第1期ヒューリック杯清麗戦予選4回戦の里見香奈女流四冠―甲斐智美女流五段戦が4月12日、関西将棋会館で行われ、甲斐女流五段が勝って予選戦績を4勝0敗としました。
難敵下し4戦無敗! 本戦へ向け視界良好
清麗戦は今年度から始まった新棋戦で、全女流棋士が参加し6勝通過2敗失格の予選を行い、4人の勝ち残り者により本戦を行います。今期は本戦決勝に勝ち上がった2人により五番勝負が行われ、勝者に「清麗」のタイトル称号が与えられます。
予選は基本的に同じ成績同士の女流棋士で組み合わせが決定され、この里見―甲斐戦は3勝0敗同士の戦いでした。里見女流四冠は敗れはしましたがまだ1敗、予選は2敗失格ですから、まだ通過の可能性を残しています。
甲斐女流五段は女流タイトル戦登場12回、通算獲得は女王1期、女流王位4期、倉敷藤花2期の計7期を誇る強豪女流棋士。里見女流四冠とのこれまでの対戦成績は7勝21敗と大きく負け越していますが、タイトル戦番勝負に関しては通算して2勝3敗と善戦しています。2015年度を最後にタイトル戦線から遠ざかっていますが、この清麗戦で難敵を下し、本戦出場、そして久しぶりのタイトル戦登場が見えてきました。

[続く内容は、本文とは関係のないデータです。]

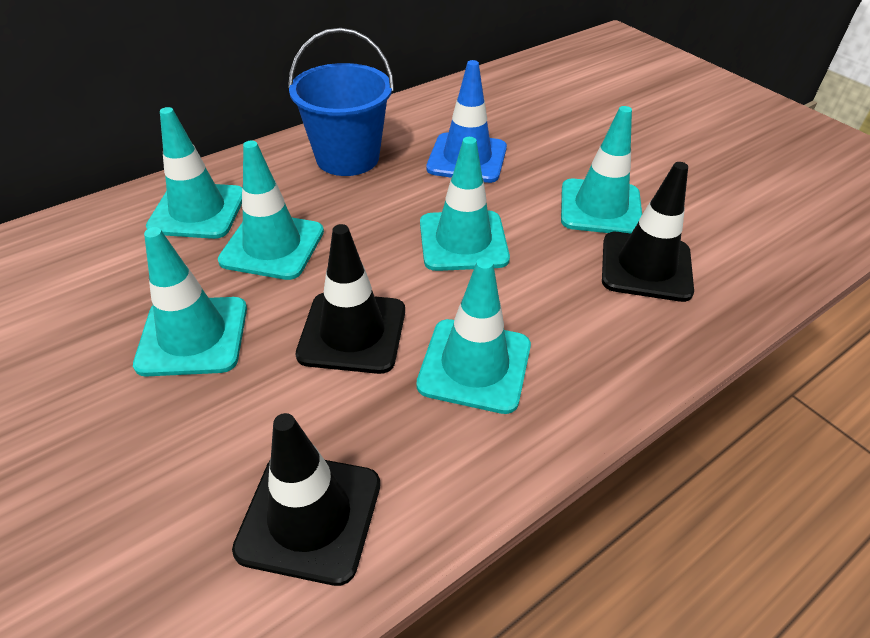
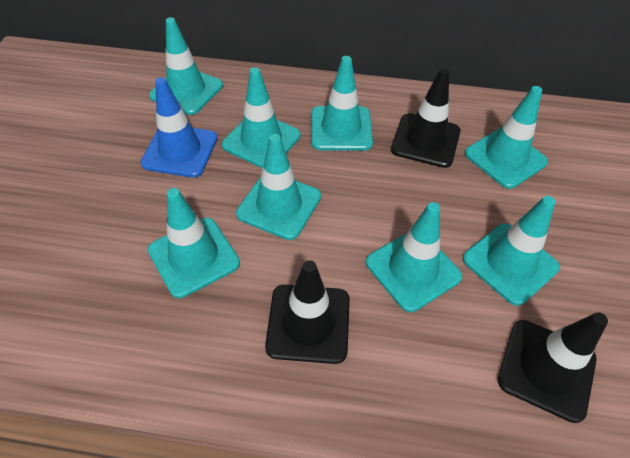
blue bucket: 1 -> 0
turquoise traffic cone: 6 -> 8

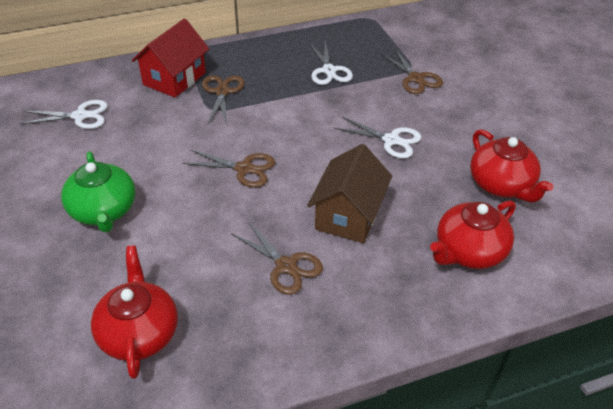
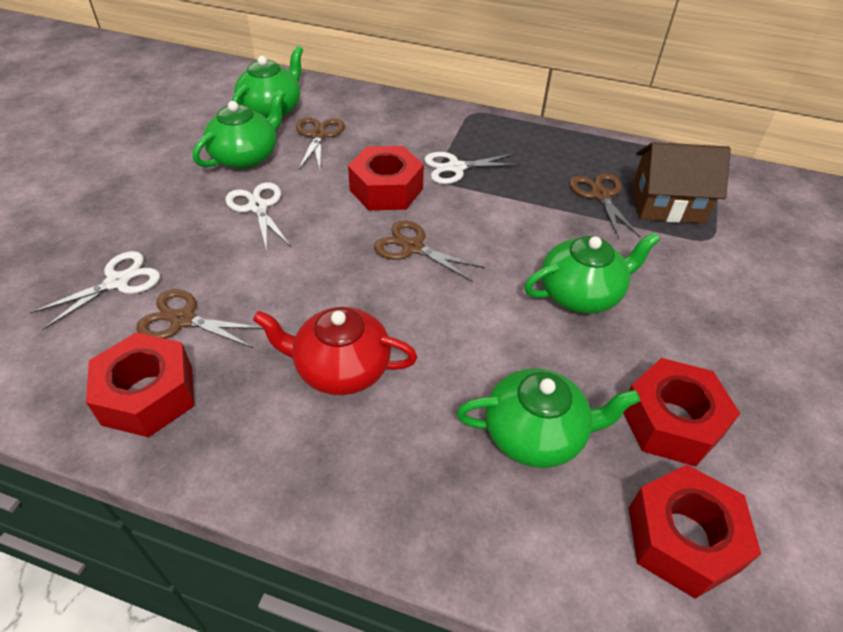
green teapot: 1 -> 4
red house: 1 -> 0
red nut: 0 -> 4
red teapot: 3 -> 1

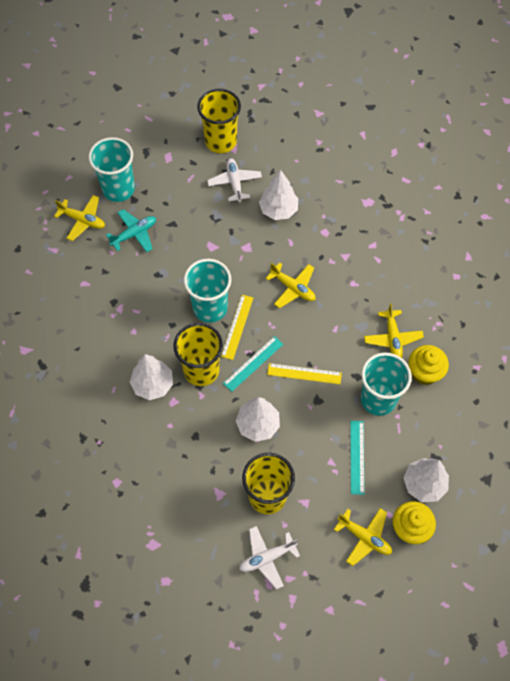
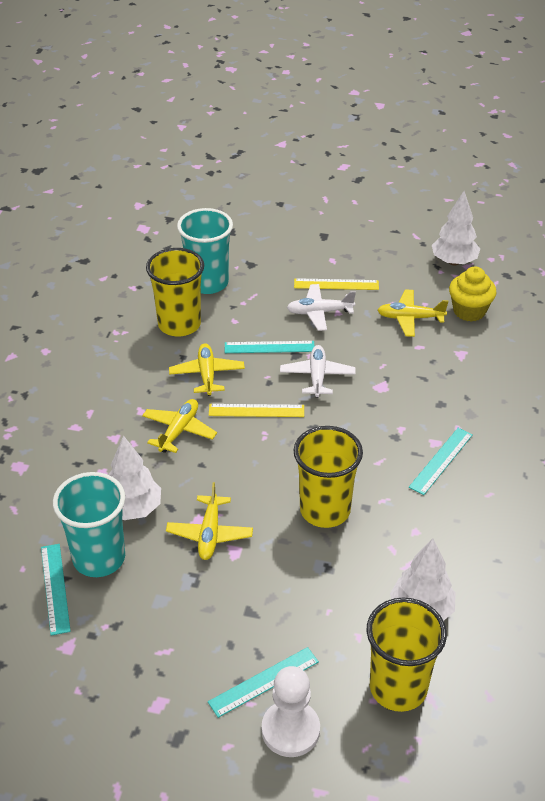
turquoise cup: 3 -> 2
turquoise plane: 1 -> 0
turquoise ruler: 2 -> 4
white pawn: 0 -> 1
white tree: 4 -> 3
yellow cupcake: 2 -> 1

里見女流四冠がタイトル戦番勝負以外の女流公式戦で敗れたのは2018年2月、第11期マイナビ女子オープン本戦準決勝の対西山朋佳奨励会三段(※現・奨励会三段であり女王)戦以来約1年2カ月ぶり。はじめての清麗戦において、もうひとつも負けられない「後のない」状態となりました。
しかし、近年の戦績を考えればここで終わるとも思えません。清麗戦を含め7つある女流タイトルのうち、女流王座、女流名人、女流王将、倉敷藤花を保持する里見女流四冠。女王の称号を懸けて争う第12期マイナビ女子オープンは五番勝負が進行中、そして4月25日から始まる第30期女流王位戦でも渡部愛女流王位に挑戦することが決まっていて、史上初の女流六冠が現実味を帯びてきています。清麗戦予選も勝ち抜いて、六冠と言わずファンに七冠の夢を見せてくれるか。
予選、本戦は今年7月で終了し、8月にはタイトル戦として五番勝負が行われる予定です。初代「清麗」の称号を獲得するのは誰になるのでしょうか。